It is not generally known that foreign missions is the cause for Baptists being in higher education. Years ago, several missionaries who had recently become Baptists found themselves in a foreign country without support. It was decided that one would return to this country and seek support. Luther Rice was chosen as the man and he came back to America to go up and down the Atlantic seaboard, challenging the various Baptist churches to support Adoniram Judson and others in Burma. The weight of his message was, “Organizing yourself into association and start colleges to train missionaries.” Much of his preaching was done in South Carolina, and so it is not surprising that the oldest Baptist college in the South is Furman University, and that the oldest association in the South is the Charleston Association.
To be sure, other Baptist colleges in the South were started at different times and with different motives, but always there is a similarity. North Greenville was started by a group of men in the North Greenville Association. Perhaps the best known quotation in connection with the founding of North Greenville is that made by Dr. M. L. West on October 14, 1891, at the meeting of the North Greenville Association in Marietta. In thinking of the need for a school, Dr. West said, “We can have a school of high grade equal to any in the country.” The next year North Greenville opened its doors to its first class.
But there are sincere people among us who will admit that all of this may be true, and that there was a time when we needed Baptist colleges, but who wonder if these colleges have not outlived their usefulness. It is not unusual to hear some influential Baptist say that all of our education can now be done in the state schools. Those who work close to Christian schools know that never in the history of our country were they more needed than now. In fact, the very struggle for their survival is proof that they are needed more than ever. If their existence was easy, there would perhaps be less need for them.

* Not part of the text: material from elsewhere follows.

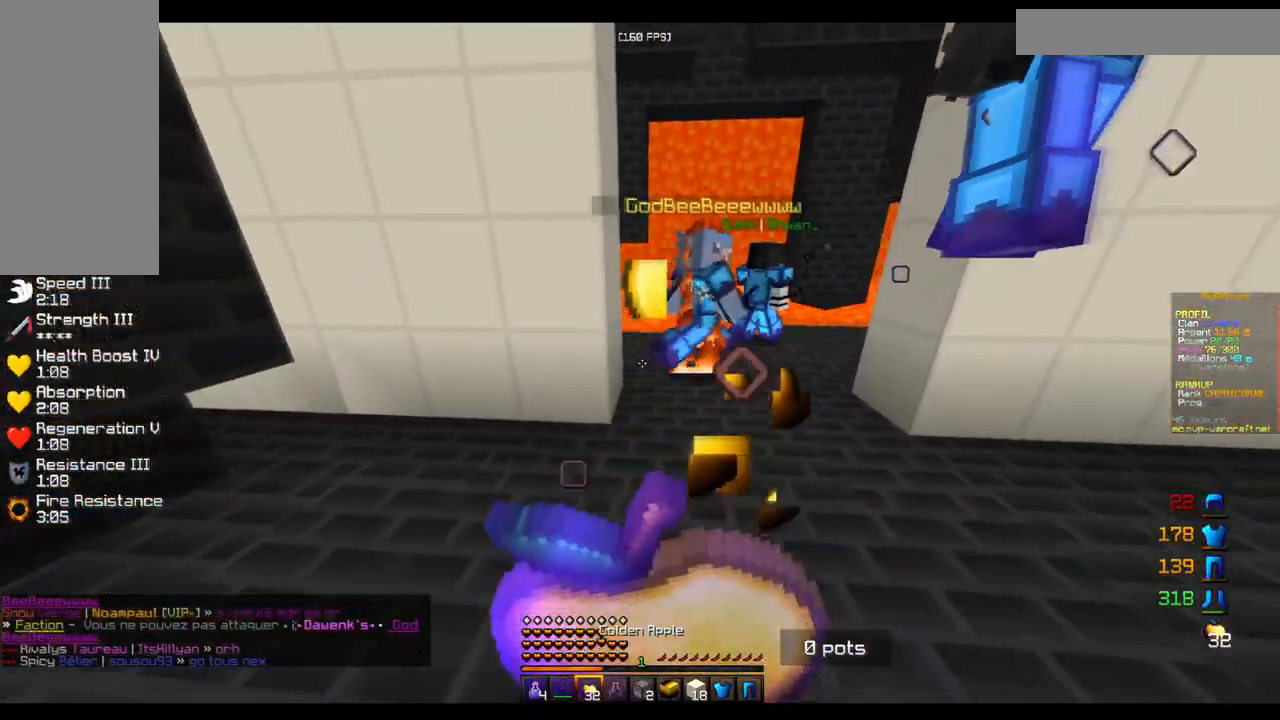
{"keys": ["q", "s"], "mouse": ["right"], "events": []}
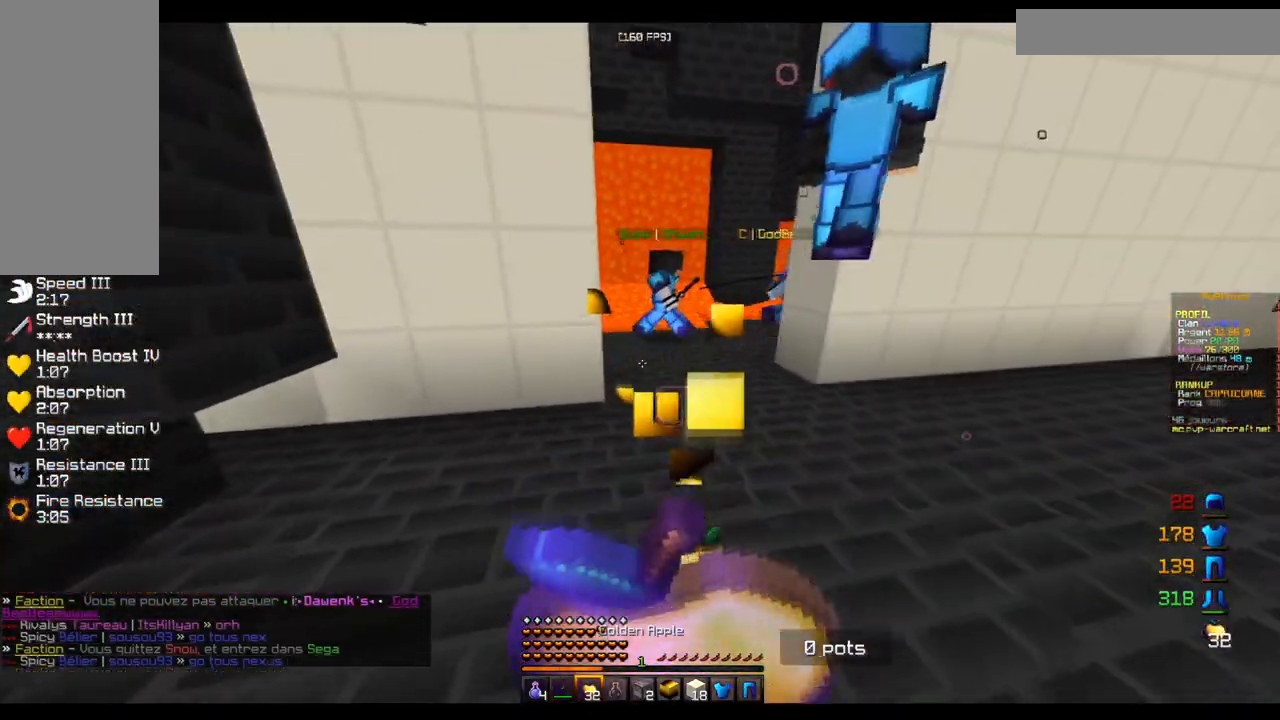
{"keys": ["q", "z"], "mouse": [], "events": [[167, "s", "up"], [334, "mouse_right", "up"], [417, "z", "down"]]}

What can a Christian college give that cannot be given at a state school? Is not education itself all that we are after? And is there such a thing as education in a secular atmosphere and education in a Christian atmosphere? This is the earnest question in the minds of many Baptists today. To be sure, there is an enormous difference. Every professor teaches in two ways: directly and indirectly. He teaches his subject matter directly, but indirectly he teaches what he is! When a large group of Christian teachers are gathered in one place, and the entire atmosphere in one place, and the entire atmosphere of this place is Christ-honoring, then the indirect teaching is much more effective. This does not mean that he has to preach instead of teaching his subject. It means that he teaches his subject in an atmosphere that is more conducive to learning. Baptists are in higher education because someone needs to send Christians out into society to be a leavening influence, and no institution can bring young people to a Christian maturity quite like a Christian college.